Retype the entire listing, keeping every word as it is.

--------------------------------

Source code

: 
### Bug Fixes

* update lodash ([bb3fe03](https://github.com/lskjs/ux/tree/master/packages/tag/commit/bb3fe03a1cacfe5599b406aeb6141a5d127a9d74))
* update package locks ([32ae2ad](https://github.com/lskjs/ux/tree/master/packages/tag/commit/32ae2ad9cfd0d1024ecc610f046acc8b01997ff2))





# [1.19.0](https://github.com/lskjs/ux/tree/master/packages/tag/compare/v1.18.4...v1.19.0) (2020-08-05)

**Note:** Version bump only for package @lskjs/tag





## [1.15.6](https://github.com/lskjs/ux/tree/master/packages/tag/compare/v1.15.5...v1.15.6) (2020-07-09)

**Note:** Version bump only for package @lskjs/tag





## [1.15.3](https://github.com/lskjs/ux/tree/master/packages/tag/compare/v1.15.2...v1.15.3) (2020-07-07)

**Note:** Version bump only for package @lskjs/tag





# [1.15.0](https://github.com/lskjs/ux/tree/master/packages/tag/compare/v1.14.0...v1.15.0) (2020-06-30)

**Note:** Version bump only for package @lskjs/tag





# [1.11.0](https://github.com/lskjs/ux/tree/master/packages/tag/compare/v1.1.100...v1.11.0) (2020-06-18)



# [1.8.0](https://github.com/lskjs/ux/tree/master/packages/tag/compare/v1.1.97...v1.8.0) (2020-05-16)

--------------------------------

▸ Output of the exercise:
Source code

: 
### Bug Fixes

* update lodash ([bb3fe03](https://github.com/lskjs/ux/tree/master/packages/tag/commit/bb3fe03a1cacfe5599b406aeb6141a5d127a9d74))
* update package locks ([32ae2ad](https://github.com/lskjs/ux/tree/master/packages/tag/commit/32ae2ad9cfd0d1024ecc610f046acc8b01997ff2))





# [1.19.0](https://github.com/lskjs/ux/tree/master/packages/tag/compare/v1.18.4...v1.19.0) (2020-08-05)

**Note:** Version bump only for package @lskjs/tag





## [1.15.6](https://github.com/lskjs/ux/tree/master/packages/tag/compare/v1.15.5...v1.15.6) (2020-07-09)

**Note:** Version bump only for package @lskjs/tag





## [1.15.3](https://github.com/lskjs/ux/tree/master/packages/tag/compare/v1.15.2...v1.15.3) (2020-07-07)

**Note:** Version bump only for package @lskjs/tag





# [1.15.0](https://github.com/lskjs/ux/tree/master/packages/tag/compare/v1.14.0...v1.15.0) (2020-06-30)

**Note:** Version bump only for package @lskjs/tag





# [1.11.0](https://github.com/lskjs/ux/tree/master/packages/tag/compare/v1.1.100...v1.11.0) (2020-06-18)



# [1.8.0](https://github.com/lskjs/ux/tree/master/packages/tag/compare/v1.1.97...v1.8.0) (2020-05-16)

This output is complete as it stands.